The Malakand Expedition of 1897 is an important episode of history of Swat and its surrounding areas. This triumph was unsuccessful due to a number of reasons. The British forces in retaliation entered Swat inorder to pursue their punitive expedition and stayed in Swat for less than a week. A number of British writers has covered this event in their writings. An excerpt from such writing is given here:
“The spur above Gal-i-Bagh (Swat) was the farthest point reached by the cavalry (British Cavalry) on the 21st (of August 1897) , and the most distant point in the Swat Valley visited during the expedition. No opposition of any kind was experienced, and at Gul-i-Bagh, the villagers came out and voluntarily offered to surrender their arms and standards. These latter were taken back with us, but we could not convey the arms, so the people were told to bring them into Mingaora. A reservist of the Guides was found living in the village. The stout gentleman with the thick legs in the sketch acted as our guide on this day. He declared he was eighty years old, and had been at Delhi with Nicholson! whether this were true or not, 11e certainly spoke excellent Hindustani. A thunderstorm, which swept across from the hills on the opposite side of the river, caught us and drenched us thoroughly. We got a view of the snows of Kohistan, which was very fine.
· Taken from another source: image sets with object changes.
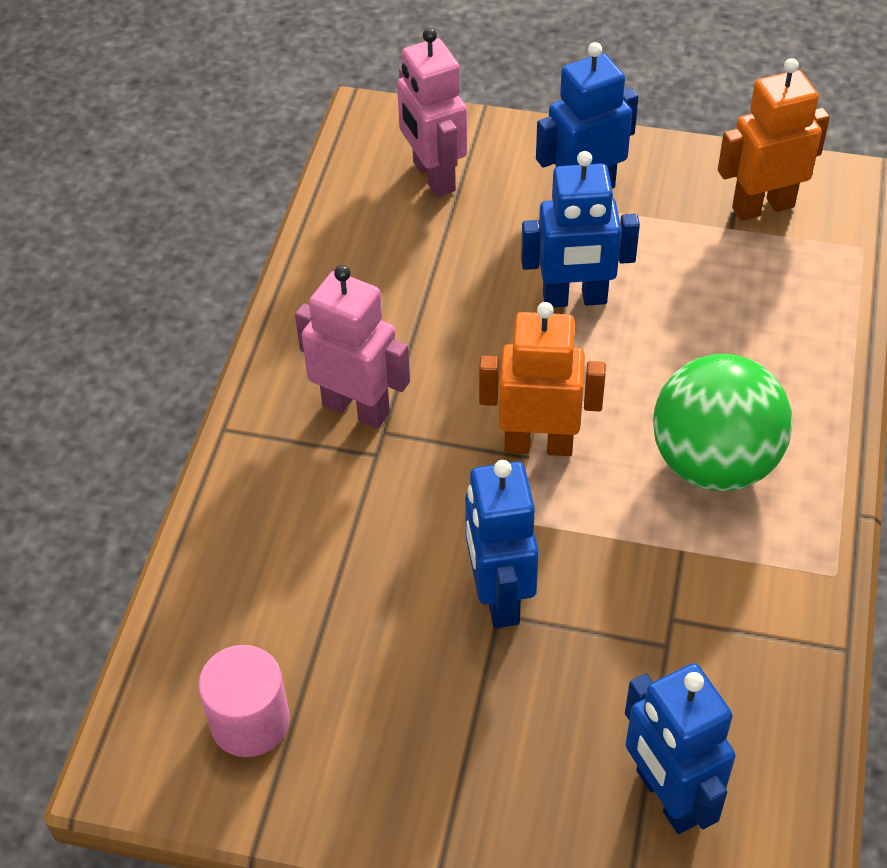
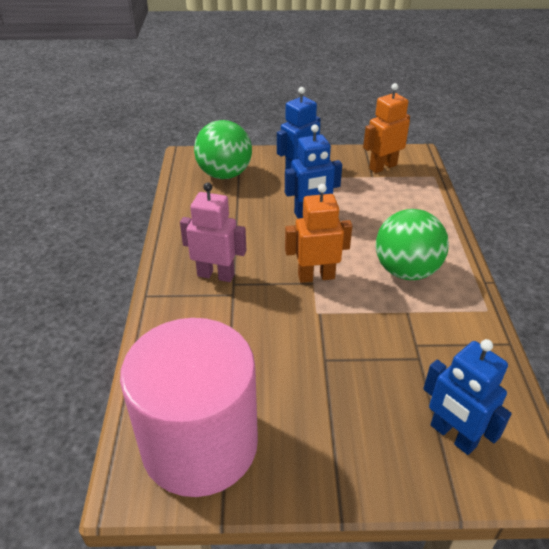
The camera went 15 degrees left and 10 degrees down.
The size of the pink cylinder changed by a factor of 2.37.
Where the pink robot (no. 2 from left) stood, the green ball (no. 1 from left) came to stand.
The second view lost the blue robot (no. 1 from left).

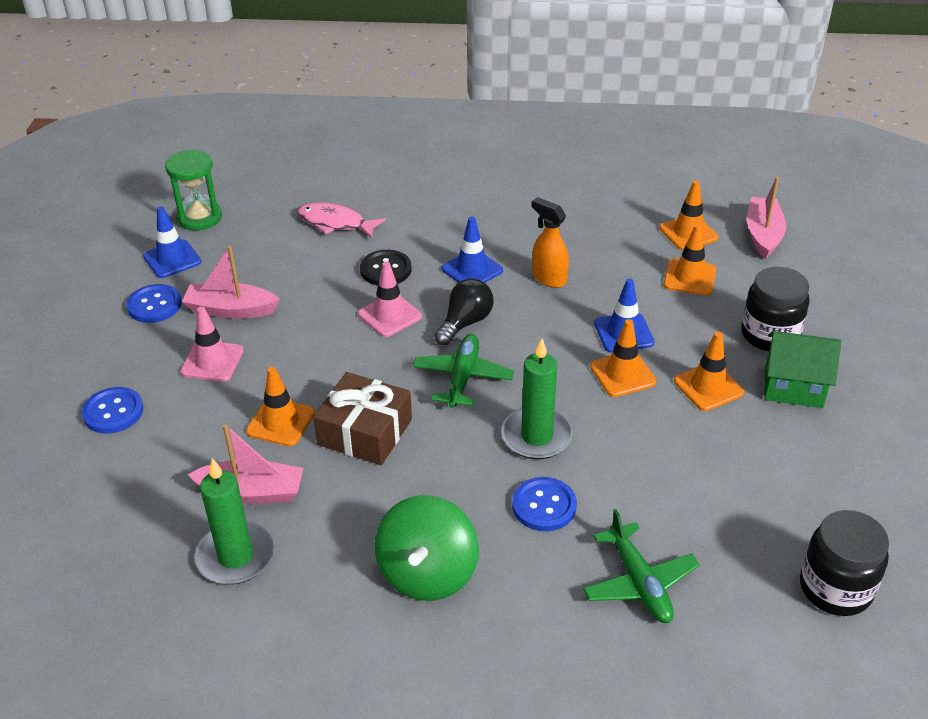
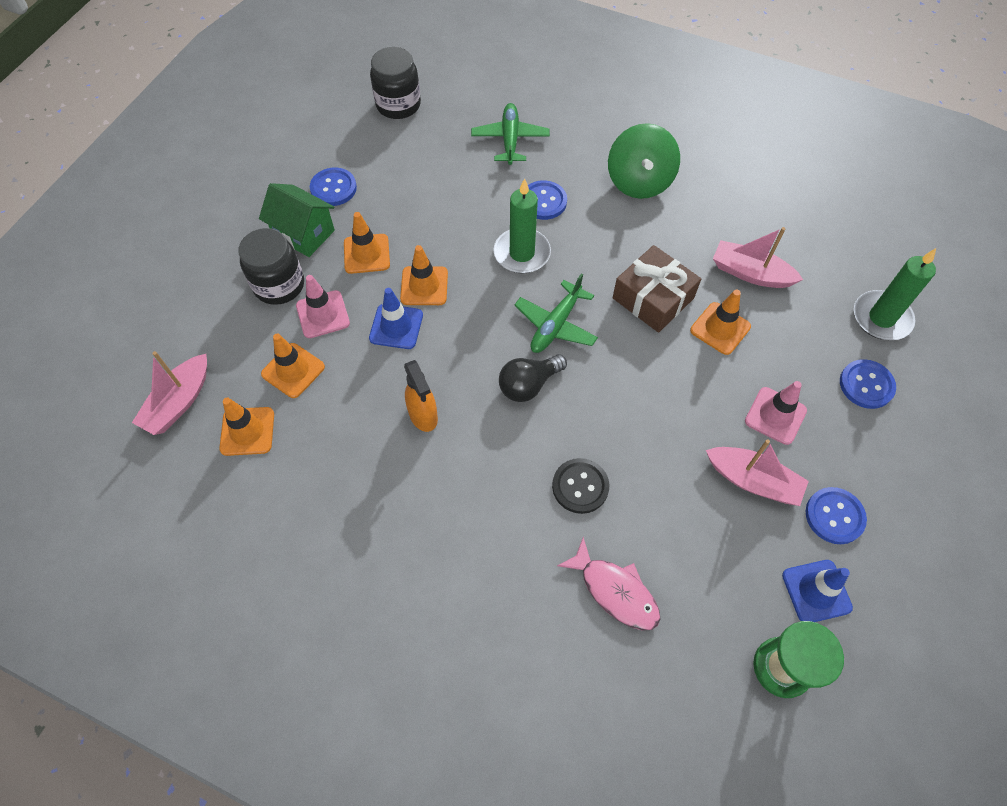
The camera went 160 degrees left and 20 degrees up.
The pink traffic cone (no. 2 from left in the first image) ended up elsewhere.
The second view gained the blue button (no. 1 from left).
The green spinning top ended up facing another way, 150 degrees clockwise from before.
The green candle (no. 1 from left in the first image) ended up elsewhere.
The second view lost the blue traffic cone (no. 2 from left).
It was hoped that we should not have to retrace our steps over the Shamli Pass, but our patrols reported that there was absolutely no track round by the river bed, so there was nothing for it but to face the pass once more ; so the trying scramble among boulders and ravines was gone through again, and we eventually reached camp without further mishap than the loss of many horseshoes and a few rolls and tumbles among the rocks.”
Excerpt From:
Major E.A.P Hobday, Sketches on Service during the Indian Frontier Campaigns of 1897 (London, 1898), 54.